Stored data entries
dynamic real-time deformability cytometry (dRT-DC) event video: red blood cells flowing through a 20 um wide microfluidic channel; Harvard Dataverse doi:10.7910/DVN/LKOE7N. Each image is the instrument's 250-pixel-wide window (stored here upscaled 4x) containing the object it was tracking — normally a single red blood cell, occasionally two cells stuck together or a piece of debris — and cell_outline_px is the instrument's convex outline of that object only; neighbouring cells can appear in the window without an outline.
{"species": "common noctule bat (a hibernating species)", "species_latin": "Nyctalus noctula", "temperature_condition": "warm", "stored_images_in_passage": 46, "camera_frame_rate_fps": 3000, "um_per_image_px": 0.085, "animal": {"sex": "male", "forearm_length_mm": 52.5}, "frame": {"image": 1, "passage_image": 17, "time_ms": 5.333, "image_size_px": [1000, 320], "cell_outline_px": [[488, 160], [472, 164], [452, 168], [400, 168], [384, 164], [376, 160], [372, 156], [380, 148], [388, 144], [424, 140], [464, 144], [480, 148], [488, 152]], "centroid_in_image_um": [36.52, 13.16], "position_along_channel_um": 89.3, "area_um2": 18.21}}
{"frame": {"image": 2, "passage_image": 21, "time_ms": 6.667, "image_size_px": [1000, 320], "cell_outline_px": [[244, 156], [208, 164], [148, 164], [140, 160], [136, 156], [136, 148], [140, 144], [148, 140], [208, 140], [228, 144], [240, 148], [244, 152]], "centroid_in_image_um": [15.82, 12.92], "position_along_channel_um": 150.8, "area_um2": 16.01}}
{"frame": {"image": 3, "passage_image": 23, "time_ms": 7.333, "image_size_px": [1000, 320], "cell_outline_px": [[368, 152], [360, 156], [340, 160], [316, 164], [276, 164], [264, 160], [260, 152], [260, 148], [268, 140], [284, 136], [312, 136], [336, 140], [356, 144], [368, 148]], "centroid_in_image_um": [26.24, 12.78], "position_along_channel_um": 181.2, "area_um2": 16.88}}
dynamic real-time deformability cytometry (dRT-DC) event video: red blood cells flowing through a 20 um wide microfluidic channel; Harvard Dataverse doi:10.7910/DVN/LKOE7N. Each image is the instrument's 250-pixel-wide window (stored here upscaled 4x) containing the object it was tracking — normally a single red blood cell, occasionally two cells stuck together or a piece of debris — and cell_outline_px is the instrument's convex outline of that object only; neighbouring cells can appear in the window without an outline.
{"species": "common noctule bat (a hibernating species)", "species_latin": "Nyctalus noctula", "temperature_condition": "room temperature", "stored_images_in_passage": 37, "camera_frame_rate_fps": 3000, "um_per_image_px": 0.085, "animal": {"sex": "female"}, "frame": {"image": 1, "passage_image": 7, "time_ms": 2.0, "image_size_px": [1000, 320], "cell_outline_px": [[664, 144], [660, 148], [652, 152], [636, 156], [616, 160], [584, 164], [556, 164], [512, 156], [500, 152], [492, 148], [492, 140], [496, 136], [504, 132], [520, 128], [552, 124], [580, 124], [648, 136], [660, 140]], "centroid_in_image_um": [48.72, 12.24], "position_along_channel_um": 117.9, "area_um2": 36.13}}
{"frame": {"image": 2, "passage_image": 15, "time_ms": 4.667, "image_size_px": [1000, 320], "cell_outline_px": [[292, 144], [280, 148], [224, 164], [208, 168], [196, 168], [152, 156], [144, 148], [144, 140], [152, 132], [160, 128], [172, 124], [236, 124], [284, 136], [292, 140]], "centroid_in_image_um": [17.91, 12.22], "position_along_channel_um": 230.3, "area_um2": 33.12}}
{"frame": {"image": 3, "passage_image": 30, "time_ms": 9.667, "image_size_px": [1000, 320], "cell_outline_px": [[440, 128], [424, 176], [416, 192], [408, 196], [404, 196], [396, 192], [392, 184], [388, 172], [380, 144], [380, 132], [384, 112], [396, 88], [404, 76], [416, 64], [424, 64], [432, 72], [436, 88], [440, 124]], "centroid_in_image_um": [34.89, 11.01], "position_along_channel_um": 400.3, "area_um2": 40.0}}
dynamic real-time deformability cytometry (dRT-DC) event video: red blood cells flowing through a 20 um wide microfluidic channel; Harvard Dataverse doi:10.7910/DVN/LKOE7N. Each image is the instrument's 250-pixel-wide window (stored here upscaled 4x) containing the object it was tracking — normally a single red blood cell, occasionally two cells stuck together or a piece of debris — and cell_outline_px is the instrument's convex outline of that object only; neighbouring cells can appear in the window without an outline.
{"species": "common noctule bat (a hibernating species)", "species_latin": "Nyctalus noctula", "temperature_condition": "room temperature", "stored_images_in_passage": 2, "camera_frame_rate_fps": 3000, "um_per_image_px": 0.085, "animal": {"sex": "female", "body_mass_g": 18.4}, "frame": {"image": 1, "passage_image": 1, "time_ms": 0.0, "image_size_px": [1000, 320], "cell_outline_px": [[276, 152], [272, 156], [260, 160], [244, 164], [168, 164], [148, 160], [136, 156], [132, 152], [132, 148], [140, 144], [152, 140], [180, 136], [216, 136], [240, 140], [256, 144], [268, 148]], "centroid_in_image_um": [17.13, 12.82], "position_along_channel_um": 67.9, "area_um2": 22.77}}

● Objective: Each entry above needs to be retyped exactly.

● Response to this task:
dynamic real-time deformability cytometry (dRT-DC) event video: red blood cells flowing through a 20 um wide microfluidic channel; Harvard Dataverse doi:10.7910/DVN/LKOE7N. Each image is the instrument's 250-pixel-wide window (stored here upscaled 4x) containing the object it was tracking — normally a single red blood cell, occasionally two cells stuck together or a piece of debris — and cell_outline_px is the instrument's convex outline of that object only; neighbouring cells can appear in the window without an outline.
{"species": "common noctule bat (a hibernating species)", "species_latin": "Nyctalus noctula", "temperature_condition": "warm", "stored_images_in_passage": 46, "camera_frame_rate_fps": 3000, "um_per_image_px": 0.085, "animal": {"sex": "male", "forearm_length_mm": 52.5}, "frame": {"image": 1, "passage_image": 17, "time_ms": 5.333, "image_size_px": [1000, 320], "cell_outline_px": [[488, 160], [472, 164], [452, 168], [400, 168], [384, 164], [376, 160], [372, 156], [380, 148], [388, 144], [424, 140], [464, 144], [480, 148], [488, 152]], "centroid_in_image_um": [36.52, 13.16], "position_along_channel_um": 89.3, "area_um2": 18.21}}
{"frame": {"image": 2, "passage_image": 21, "time_ms": 6.667, "image_size_px": [1000, 320], "cell_outline_px": [[244, 156], [208, 164], [148, 164], [140, 160], [136, 156], [136, 148], [140, 144], [148, 140], [208, 140], [228, 144], [240, 148], [244, 152]], "centroid_in_image_um": [15.82, 12.92], "position_along_channel_um": 150.8, "area_um2": 16.01}}
{"frame": {"image": 3, "passage_image": 23, "time_ms": 7.333, "image_size_px": [1000, 320], "cell_outline_px": [[368, 152], [360, 156], [340, 160], [316, 164], [276, 164], [264, 160], [260, 152], [260, 148], [268, 140], [284, 136], [312, 136], [336, 140], [356, 144], [368, 148]], "centroid_in_image_um": [26.24, 12.78], "position_along_channel_um": 181.2, "area_um2": 16.88}}
dynamic real-time deformability cytometry (dRT-DC) event video: red blood cells flowing through a 20 um wide microfluidic channel; Harvard Dataverse doi:10.7910/DVN/LKOE7N. Each image is the instrument's 250-pixel-wide window (stored here upscaled 4x) containing the object it was tracking — normally a single red blood cell, occasionally two cells stuck together or a piece of debris — and cell_outline_px is the instrument's convex outline of that object only; neighbouring cells can appear in the window without an outline.
{"species": "common noctule bat (a hibernating species)", "species_latin": "Nyctalus noctula", "temperature_condition": "room temperature", "stored_images_in_passage": 37, "camera_frame_rate_fps": 3000, "um_per_image_px": 0.085, "animal": {"sex": "female"}, "frame": {"image": 1, "passage_image": 7, "time_ms": 2.0, "image_size_px": [1000, 320], "cell_outline_px": [[664, 144], [660, 148], [652, 152], [636, 156], [616, 160], [584, 164], [556, 164], [512, 156], [500, 152], [492, 148], [492, 140], [496, 136], [504, 132], [520, 128], [552, 124], [580, 124], [648, 136], [660, 140]], "centroid_in_image_um": [48.72, 12.24], "position_along_channel_um": 117.9, "area_um2": 36.13}}
{"frame": {"image": 2, "passage_image": 15, "time_ms": 4.667, "image_size_px": [1000, 320], "cell_outline_px": [[292, 144], [280, 148], [224, 164], [208, 168], [196, 168], [152, 156], [144, 148], [144, 140], [152, 132], [160, 128], [172, 124], [236, 124], [284, 136], [292, 140]], "centroid_in_image_um": [17.91, 12.22], "position_along_channel_um": 230.3, "area_um2": 33.12}}
{"frame": {"image": 3, "passage_image": 30, "time_ms": 9.667, "image_size_px": [1000, 320], "cell_outline_px": [[440, 128], [424, 176], [416, 192], [408, 196], [404, 196], [396, 192], [392, 184], [388, 172], [380, 144], [380, 132], [384, 112], [396, 88], [404, 76], [416, 64], [424, 64], [432, 72], [436, 88], [440, 124]], "centroid_in_image_um": [34.89, 11.01], "position_along_channel_um": 400.3, "area_um2": 40.0}}
dynamic real-time deformability cytometry (dRT-DC) event video: red blood cells flowing through a 20 um wide microfluidic channel; Harvard Dataverse doi:10.7910/DVN/LKOE7N. Each image is the instrument's 250-pixel-wide window (stored here upscaled 4x) containing the object it was tracking — normally a single red blood cell, occasionally two cells stuck together or a piece of debris — and cell_outline_px is the instrument's convex outline of that object only; neighbouring cells can appear in the window without an outline.
{"species": "common noctule bat (a hibernating species)", "species_latin": "Nyctalus noctula", "temperature_condition": "room temperature", "stored_images_in_passage": 2, "camera_frame_rate_fps": 3000, "um_per_image_px": 0.085, "animal": {"sex": "female", "body_mass_g": 18.4}, "frame": {"image": 1, "passage_image": 1, "time_ms": 0.0, "image_size_px": [1000, 320], "cell_outline_px": [[276, 152], [272, 156], [260, 160], [244, 164], [168, 164], [148, 160], [136, 156], [132, 152], [132, 148], [140, 144], [152, 140], [180, 136], [216, 136], [240, 140], [256, 144], [268, 148]], "centroid_in_image_um": [17.13, 12.82], "position_along_channel_um": 67.9, "area_um2": 22.77}}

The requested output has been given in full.